Les kaijus sont des monstres qui apparaissent pour terrasser les humains. Kafka Hibino, jeune trentenaire, rêvait de faire partie de la troupe militaire qui les détruit. Mais, au lieu de défendre les citoyens, il se voit reléguer au nettoyage des dégâts, à la fin des combats. Un jour, alors qu’il forme un nouveau collègue, un kaiju apparaît devant eux et les blesse. Rendu à l’hôpital, un petit kaiju s’introduit dans le corps de Kafka, lui donnant ainsi les capacités physiques extraordinaires de ces monstres.

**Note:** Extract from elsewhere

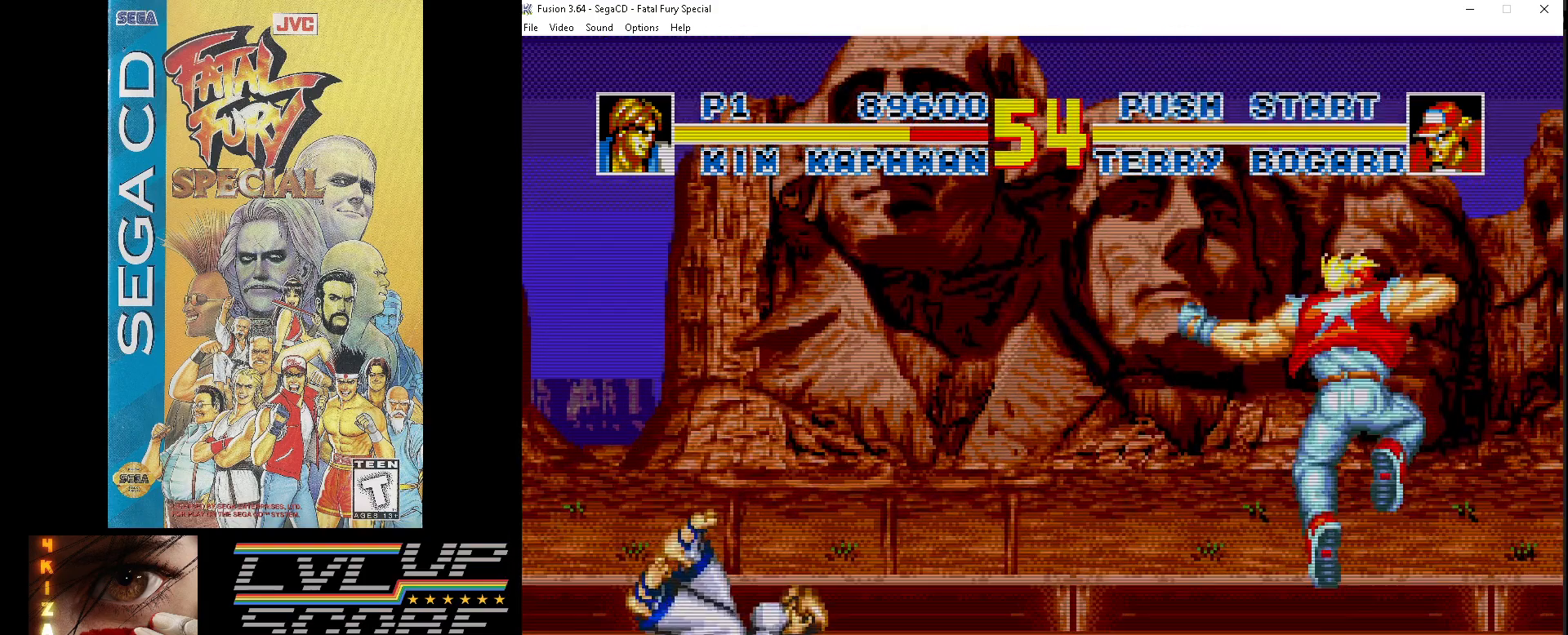
{"buttons": ["DPAD_UP", "DPAD_RIGHT"], "events": []}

Le fait que Kafka soit dans la trentaine est intéressant parce que le public visé par ce manga peut partager cette tranche d’âges, mais c’est tout aussi captivant pour les adolescents. Ce manga dégage un magnétisme surprenant qui ne peut nous empêcher d’aller vers lui!

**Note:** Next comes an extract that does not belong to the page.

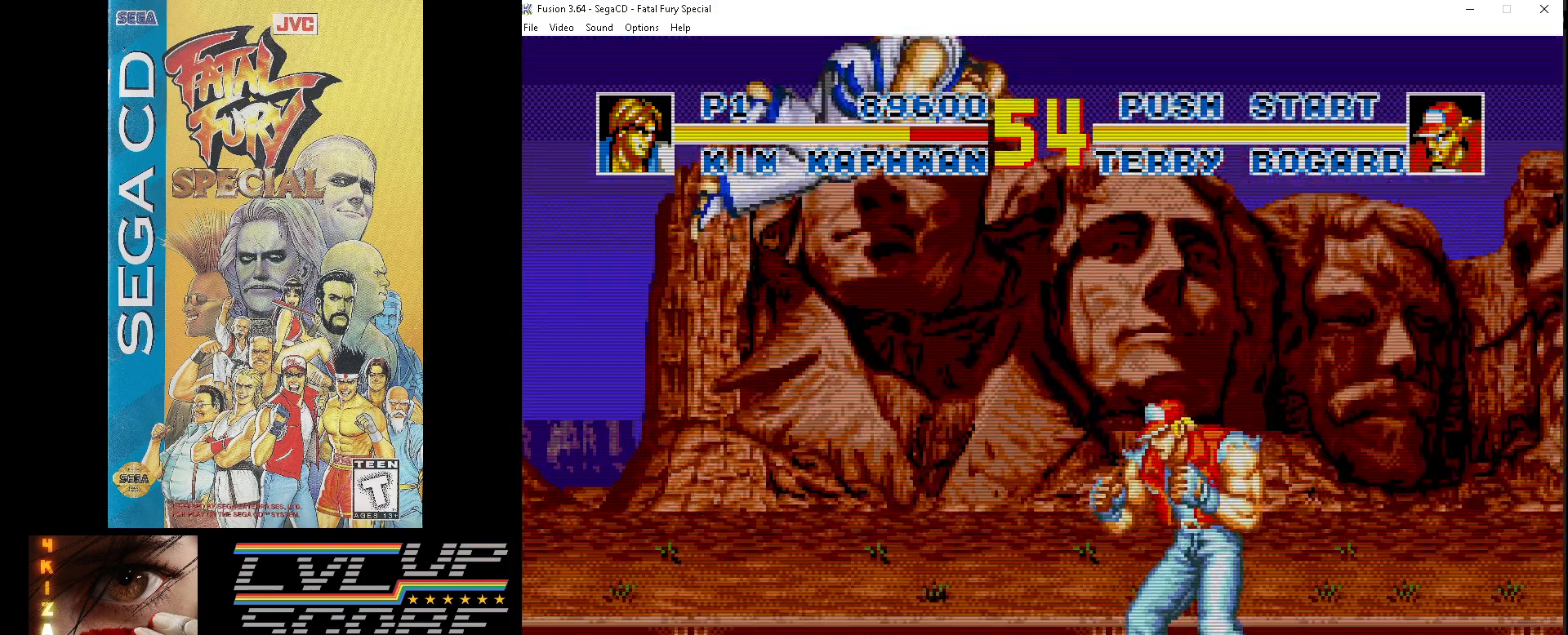
{"buttons": ["Z", "DPAD_DOWN"], "events": [[150, "Z", "down"], [233, "DPAD_UP", "up"], [267, "Z", "up"], [333, "Z", "down"], [350, "DPAD_DOWN", "down"], [417, "Z", "up"], [467, "DPAD_RIGHT", "up"], [483, "Z", "down"]]}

Un petit ami trop parfait? (t. 8)
Mizuki Hoshino Kana

Kusakabe et Iroha filent le parfait amour. Cependant, une nouvelle année commence et ils se retrouvent tous les deux dans des classes différentes et très éloignées l’une de l’autre. Malgré ce changement, leurs liens se renforcent encore plus. Mais alors qu’ils pensaient avoir surmonté tous les obstacles, un autre se met en travers de leur chemin, l’ex-petite amie de Kusakabe. Iroha sait qu’il ne veut plus rien savoir de son ex, mais c’est plus fort qu’elle, la jalousie prend le dessus… Cette histoire me fait fondre chaque fois avec ses petits moments cocasses. C’est léger et il y a des scènes assez drôles avec Kusakabe et sa possessivité envers sa petite amie. Si vous aimez la romance, ce manga est parfait pour vous — peut-être même trop parfait?

Léviathan (t. 1)
Shiro Kuroi Ki-Oon

Je ne lis pas suffisamment de mangas, et lire Léviathan m’a fait réaliser que je dois régulièrement passer à côté de perles comme celle-ci. Léviathan est une histoire qui se déroule dans l’espace, alors que des pilleurs d’épaves tombent sur un énorme vaisseau, à la dérive. Un journal tenu par l’un des passagers, un étudiant, leur révélera des détails sur le drame qui s’y est produit en plein voyage scolaire. Je vous laisse découvrir la suite! Pour ma part, j’adore cette maîtrise de la hachure qui installe une ambiance exceptionnelle et permet des jeux de lumière à couper le souffle. Et quelle histoire enlevante! Le type de scénario sombre et psychologique dont je raffole. J’ai vraiment hâte de lire la suite.

Lumière noire
Claire Fauvel Rue De Sèvres

La couverture de Lumière noire frappe. Dans un avenir rapproché, à Paris, Ava est une célèbre chorégraphe de danse en panne d’inspiration. Son amie l’amène voir un spectacle de fin d’études de jeunes danseurs. Elle s’éprend de l’un d’eux, Ian. Leur relation professionnelle devient rapidement amoureuse. Toutefois, ils seront poussés dans leurs retranchements : les tensions sociales, qui mènent vers un futur État policier, font ressortir leurs aspirations différentes. Lui est passionné de la cause environnementale et elle, viscéralement, de l’art. Le dessin vivant, sensuel et coloré de Claire Fauvel illustre magnifiquement la thématique de la danse. Cette bande dessinée plaira à ceux désirant plonger dans une histoire qui recèle plusieurs couches de sens. Elle vaut la peine d’être lue et relue (et surtout rerevue!).

Football-Fantaisie
Zviane Éditions Pow Pow

Zviane accomplit tout un exploit avec ce pavé, une bande dessinée des plus originales alternant le noir et blanc et les couleurs vives. Le scénario, habilement ficelé, est rocambolesque. Deux jeunes filles prêtes à tout pour survivre s’enfuient du repaire d’un savant fou et atterrissent à Football-Fantaisie, dans l’archipel de Banane-Banane, où la langue parlée leur est incompréhensible. Expériences scientifiques douteuses, bouleversements politiques, poursuites policières épiques et un brin de folie : tous les ingrédients sont réunis pour nous tenir en haleine jusqu’à la fin. Les clins d’œil à l’histoire du Québec et cette langue saugrenue qu’est le banane-bananien sont désopilants. Une œuvre unique à lire et à relire!